━━━ RECORDS PROVIDED ━━━

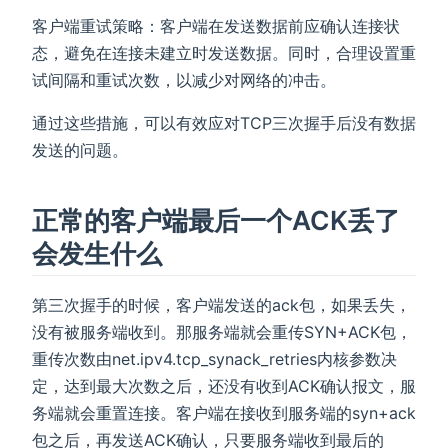
客户端重试策略：客户端在发送数据前应确认连接状
态，避免在连接未建立时发送数据。同时，合理设置重
试间隔和重试次数，以减少对网络的冲击。
通过这些措施，可以有效应对TCP三次握手后没有数据
发送的问题。
正常的客户端最后一个ACK丢了
会发生什么
第三次握手的时候，客户端发送的ack包，如果丢失，
没有被服务端收到。那服务端就会重传SYN+ACK包，
重传次数由net.ipv4.tcp_synack_retries内核参数决
定，达到最大次数之后，还没有收到ACK确认报文，服
务端就会重置连接。客户端在接收到服务端的syn+ack
包之后，再发送ACK确认，只要服务端收到最后的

━━━

Please give every line of text in the data above as a JSON list of strings, one string per line, with blank lines left out. Don't include the pictures.

[
  "客户端重试策略：客户端在发送数据前应确认连接状",
  "态，避免在连接未建立时发送数据。同时，合理设置重",
  "试间隔和重试次数，以减少对网络的冲击。",
  "通过这些措施，可以有效应对TCP三次握手后没有数据",
  "发送的问题。",
  "正常的客户端最后一个ACK丢了",
  "会发生什么",
  "第三次握手的时候，客户端发送的ack包，如果丢失，",
  "没有被服务端收到。那服务端就会重传SYN+ACK包，",
  "重传次数由net.ipv4.tcp_synack_retries内核参数决",
  "定，达到最大次数之后，还没有收到ACK确认报文，服",
  "务端就会重置连接。客户端在接收到服务端的syn+ack",
  "包之后，再发送ACK确认，只要服务端收到最后的"
]